While the girls and I tried desperately to put our own twist on Radiohead tunes, I came to kind of know Anesthesia's drummer, Kai Katchadourian, who shared our centipede- and mold-infested hovel in Haiku. I mentioned this history during a recent interview with Kai and bandmates Tim Prest and Ian Smith (Gibran Vincente and Russell Carbonnell were unfortunately absent), ahead of their big reunion gig at Stella Blues Cafe (Friday, January 15, 9:30pm, $12).

Katchadourian doesn't remember me—which is a good thing. Again, I was a loser. An annoying hanger-on doing every edgy-ish thing I could think of to distance myself from my Michael Jackson "Will You Be There" days. A cigarette or two. Sips of Bud Light. A dragon tattoo. A Cradle of Filth sticker on the back of the Yamaha Pacifica I'd purchased for a Benjamin from Krinj's bass player, Ian.

It was my fishnet-clad bandmate's boyfriend Will—a redheaded thrasher who worked at Bounty Music and must have owned stock in Metallica T-shirts—who imparted upon me a little Maui metal mythology that has stayed with me to this day.

Story has it, Will said, that Katchadourian's sticks and kit skills were so bad-ass that after Anesthesia opened for Metallica, Lars Ulrich nearly refused to go on, feeling he'd been upstaged. "Well, that's nice," Katchadourian laughs, "but that isn't exactly how it happened—at all."

He, Prest and Smith relate their memories of that March 1993 show, how they'd found out the night before they were to pack up and fly to Oahu to open for one of their idols. They say Metallica—touring for their eponymous release known as The Black Album—was more than gracious. They say James Hetfield himself even stood offstage and watched their set, and that when Katchadourian was later neck-deep in a trash can emptying his belly of vodka, Ulrich shook his head endearingly and said, "Don't do that man, it reminds me of how I used to be."

OK. Myth dispelled. It was good while it lasted. Still, Anesthesia remains at the heart of metal on Maui, and stands to take on a whole new dimension as they reemerge into the island's burgeoning music scene. "We were the guys that broke the ground as far as playing heavy music, no question," Katchadourian says.

"Right after we started out, around '89, we were just practicing in the bushes at a construction baseyard," remembers Prest. "We didn't have a place to play—so wherever there was access to electricity, we'd play there." When they finally found a consistent place to play, they were relentless. "We'd practice six days a week, at least," says Smith.

The band's first-ever gig was at Makena's Pillbox (pictured, present-day) in 1988, helmed by Smith.

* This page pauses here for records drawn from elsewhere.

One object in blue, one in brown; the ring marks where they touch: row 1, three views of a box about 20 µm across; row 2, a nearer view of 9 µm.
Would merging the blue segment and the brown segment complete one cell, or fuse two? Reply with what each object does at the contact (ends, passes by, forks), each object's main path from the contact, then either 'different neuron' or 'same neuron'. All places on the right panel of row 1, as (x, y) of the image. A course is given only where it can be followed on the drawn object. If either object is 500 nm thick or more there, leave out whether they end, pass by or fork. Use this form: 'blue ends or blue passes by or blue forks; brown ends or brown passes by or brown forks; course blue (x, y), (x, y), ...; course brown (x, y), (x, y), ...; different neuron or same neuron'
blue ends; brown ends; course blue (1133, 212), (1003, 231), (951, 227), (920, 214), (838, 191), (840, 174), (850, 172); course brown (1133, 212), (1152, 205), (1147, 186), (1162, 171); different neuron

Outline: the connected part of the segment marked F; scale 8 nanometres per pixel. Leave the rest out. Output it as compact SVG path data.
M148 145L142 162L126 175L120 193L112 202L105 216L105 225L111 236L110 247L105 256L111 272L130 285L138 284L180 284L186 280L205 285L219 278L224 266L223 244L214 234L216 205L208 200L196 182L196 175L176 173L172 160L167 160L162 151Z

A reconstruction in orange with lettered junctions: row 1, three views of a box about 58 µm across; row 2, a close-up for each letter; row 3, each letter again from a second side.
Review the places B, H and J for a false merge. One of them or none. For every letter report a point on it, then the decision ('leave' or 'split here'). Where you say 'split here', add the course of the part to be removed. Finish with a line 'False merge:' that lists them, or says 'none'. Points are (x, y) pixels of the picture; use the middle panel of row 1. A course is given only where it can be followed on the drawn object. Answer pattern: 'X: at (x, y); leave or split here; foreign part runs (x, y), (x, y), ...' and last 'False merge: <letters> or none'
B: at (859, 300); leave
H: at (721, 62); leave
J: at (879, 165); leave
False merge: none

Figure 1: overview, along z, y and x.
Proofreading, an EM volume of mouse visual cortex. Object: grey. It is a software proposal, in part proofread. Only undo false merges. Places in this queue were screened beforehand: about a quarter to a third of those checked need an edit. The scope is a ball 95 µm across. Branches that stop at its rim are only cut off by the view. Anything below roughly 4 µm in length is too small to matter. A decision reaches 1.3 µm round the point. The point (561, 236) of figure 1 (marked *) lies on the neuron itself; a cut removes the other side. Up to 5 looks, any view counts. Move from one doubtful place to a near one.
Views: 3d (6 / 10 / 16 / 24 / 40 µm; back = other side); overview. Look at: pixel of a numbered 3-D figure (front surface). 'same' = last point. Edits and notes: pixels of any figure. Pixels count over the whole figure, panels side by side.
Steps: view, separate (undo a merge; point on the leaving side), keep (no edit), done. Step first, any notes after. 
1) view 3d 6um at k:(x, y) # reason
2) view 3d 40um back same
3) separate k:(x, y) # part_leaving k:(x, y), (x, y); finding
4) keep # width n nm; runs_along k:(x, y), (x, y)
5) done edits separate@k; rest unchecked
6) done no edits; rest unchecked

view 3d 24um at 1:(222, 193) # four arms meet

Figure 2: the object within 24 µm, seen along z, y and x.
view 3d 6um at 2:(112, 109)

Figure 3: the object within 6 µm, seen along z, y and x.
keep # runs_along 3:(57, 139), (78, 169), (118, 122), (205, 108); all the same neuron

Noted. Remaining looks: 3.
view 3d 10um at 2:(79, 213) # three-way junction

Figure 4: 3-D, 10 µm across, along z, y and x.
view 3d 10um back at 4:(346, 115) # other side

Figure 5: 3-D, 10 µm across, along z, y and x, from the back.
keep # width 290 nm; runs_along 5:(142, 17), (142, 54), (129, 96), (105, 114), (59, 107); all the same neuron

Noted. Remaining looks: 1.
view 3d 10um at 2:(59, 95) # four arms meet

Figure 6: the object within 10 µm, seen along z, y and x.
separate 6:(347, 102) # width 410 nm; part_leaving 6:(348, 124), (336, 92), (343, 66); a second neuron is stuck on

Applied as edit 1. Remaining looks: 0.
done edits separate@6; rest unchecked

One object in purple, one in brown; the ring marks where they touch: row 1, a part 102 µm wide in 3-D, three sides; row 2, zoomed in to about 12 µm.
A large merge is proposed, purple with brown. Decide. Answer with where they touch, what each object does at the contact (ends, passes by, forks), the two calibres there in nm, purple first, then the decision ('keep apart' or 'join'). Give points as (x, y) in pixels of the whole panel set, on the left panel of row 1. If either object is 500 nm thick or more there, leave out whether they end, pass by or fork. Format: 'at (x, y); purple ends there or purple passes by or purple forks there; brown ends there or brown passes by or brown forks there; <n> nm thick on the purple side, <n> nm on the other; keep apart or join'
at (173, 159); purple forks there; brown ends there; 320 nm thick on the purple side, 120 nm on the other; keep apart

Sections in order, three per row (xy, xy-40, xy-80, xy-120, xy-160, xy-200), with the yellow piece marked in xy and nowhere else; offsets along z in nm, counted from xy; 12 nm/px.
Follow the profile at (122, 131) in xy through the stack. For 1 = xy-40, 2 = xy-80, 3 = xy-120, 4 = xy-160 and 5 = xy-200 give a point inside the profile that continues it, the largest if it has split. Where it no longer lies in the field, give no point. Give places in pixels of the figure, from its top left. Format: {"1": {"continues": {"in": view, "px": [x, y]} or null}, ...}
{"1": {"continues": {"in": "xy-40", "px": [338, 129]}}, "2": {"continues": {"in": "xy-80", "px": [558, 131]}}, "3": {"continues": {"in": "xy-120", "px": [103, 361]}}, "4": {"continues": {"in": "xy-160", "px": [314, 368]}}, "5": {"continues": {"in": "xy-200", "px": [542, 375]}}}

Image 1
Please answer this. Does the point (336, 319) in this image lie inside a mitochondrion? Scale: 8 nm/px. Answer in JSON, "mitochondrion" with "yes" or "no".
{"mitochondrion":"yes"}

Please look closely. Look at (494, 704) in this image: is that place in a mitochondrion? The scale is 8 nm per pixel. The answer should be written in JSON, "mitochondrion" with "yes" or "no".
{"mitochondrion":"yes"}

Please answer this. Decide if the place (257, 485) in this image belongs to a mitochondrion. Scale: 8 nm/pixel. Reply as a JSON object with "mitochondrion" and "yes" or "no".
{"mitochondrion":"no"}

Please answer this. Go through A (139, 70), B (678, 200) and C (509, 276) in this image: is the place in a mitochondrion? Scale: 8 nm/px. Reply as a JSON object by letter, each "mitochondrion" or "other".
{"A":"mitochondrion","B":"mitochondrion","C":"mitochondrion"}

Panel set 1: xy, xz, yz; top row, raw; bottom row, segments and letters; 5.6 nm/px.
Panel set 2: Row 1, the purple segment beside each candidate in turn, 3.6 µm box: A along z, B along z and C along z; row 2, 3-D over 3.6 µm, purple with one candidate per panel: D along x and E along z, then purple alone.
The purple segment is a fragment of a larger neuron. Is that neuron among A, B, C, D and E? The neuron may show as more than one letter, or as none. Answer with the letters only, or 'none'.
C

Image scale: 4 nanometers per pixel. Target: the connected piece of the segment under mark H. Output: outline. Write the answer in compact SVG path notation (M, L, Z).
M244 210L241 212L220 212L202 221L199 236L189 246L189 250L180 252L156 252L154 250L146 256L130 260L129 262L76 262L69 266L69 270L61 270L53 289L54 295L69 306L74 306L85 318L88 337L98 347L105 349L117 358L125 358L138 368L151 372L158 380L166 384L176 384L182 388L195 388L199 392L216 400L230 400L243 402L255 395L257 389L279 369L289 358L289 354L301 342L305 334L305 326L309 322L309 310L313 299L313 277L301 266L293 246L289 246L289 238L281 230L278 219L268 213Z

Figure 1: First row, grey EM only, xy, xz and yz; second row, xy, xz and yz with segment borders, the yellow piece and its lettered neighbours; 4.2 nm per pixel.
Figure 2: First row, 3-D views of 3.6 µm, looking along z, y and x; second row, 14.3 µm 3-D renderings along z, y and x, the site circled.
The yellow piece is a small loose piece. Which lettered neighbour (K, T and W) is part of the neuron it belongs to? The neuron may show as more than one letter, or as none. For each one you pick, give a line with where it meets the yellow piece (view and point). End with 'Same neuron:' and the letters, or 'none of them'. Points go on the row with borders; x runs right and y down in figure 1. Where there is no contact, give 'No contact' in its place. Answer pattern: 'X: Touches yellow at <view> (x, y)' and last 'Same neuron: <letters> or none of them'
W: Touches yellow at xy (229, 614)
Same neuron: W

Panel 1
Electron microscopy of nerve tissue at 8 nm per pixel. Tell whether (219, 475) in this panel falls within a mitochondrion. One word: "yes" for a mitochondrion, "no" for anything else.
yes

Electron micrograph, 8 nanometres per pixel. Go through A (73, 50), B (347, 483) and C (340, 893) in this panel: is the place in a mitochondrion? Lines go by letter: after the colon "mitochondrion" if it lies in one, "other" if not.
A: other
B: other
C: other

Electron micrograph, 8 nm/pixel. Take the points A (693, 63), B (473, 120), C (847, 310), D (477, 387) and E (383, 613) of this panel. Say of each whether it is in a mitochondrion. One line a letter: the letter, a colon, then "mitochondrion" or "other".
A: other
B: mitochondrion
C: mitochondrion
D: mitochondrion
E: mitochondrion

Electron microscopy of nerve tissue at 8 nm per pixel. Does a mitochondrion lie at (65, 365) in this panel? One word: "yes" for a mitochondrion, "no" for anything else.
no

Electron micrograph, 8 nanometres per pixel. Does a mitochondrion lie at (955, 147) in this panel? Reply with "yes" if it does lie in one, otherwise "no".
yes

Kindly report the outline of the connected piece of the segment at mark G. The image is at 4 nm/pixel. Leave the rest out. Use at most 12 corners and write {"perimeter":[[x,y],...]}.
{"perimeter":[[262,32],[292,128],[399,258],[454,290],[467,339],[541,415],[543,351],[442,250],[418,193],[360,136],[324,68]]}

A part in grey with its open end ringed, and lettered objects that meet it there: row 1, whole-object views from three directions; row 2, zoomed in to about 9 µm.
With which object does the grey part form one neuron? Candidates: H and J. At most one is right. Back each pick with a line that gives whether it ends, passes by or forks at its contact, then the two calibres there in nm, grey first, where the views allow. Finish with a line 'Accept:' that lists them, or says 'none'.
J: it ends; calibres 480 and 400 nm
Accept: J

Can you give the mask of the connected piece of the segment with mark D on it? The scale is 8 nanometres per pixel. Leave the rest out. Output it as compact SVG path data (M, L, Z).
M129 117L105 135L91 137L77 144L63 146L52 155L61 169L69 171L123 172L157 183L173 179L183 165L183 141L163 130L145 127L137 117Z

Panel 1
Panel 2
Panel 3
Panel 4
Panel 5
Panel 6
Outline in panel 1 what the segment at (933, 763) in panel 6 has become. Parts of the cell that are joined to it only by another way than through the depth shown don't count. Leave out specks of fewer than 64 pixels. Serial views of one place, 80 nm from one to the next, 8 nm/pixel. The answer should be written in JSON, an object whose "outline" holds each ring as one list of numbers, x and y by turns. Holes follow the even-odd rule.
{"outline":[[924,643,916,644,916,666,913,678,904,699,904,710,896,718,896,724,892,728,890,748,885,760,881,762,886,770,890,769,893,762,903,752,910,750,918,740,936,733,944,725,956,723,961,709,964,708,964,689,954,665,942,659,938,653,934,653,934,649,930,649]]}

Kihei was then Maui's unofficial rock headquarters, and their self-produced gigs at the old Maui High, Maui Tropical Plantation or Kalama Park were one-of-a-kind—especially for underage listeners.

"We'd be playing for 600 kids sometimes," Katchadourian says. Prest adds that it was at shows like that where they came to know guys like Kale Boverman, now-owner of Stella Blues, who they credit with inspiring their reunion.

But don't call it a reunion, really. A nostalgic throwback, if anything. "Bands break up, but it wasn't like that, it wasn't bitter," says Prest of the band amicably dissolving in '95. So why reunite now?

"The timing is right, and the chemistry is still there," Katchadourian says. "Ultimately, that's never gone anywhere, and it was apparent the first time we all played together again."

After the Stella Blues gig, Anesthesia plans to return to the studio to revisit their stored-up work, plus new things they've written in the decades since. They hope to have completed an album this time next year and to host a huge CD release party—hopefully an all-ages thing, to harken to "back then."

Local legends though they may be, in undertaking this new chapter they're excited by how they've continued to mature as musicians—and broadened their musical palates. "A great thing is we listen to a varied amount of music—in fact, I don't even really listen to a whole lot of metal anymore," Smith says.

"But," Katchadourian is quick to add, "we're still connoisseurs. This show is definitely going to exemplify and represent Anesthesia then—and Anesthesia 2011."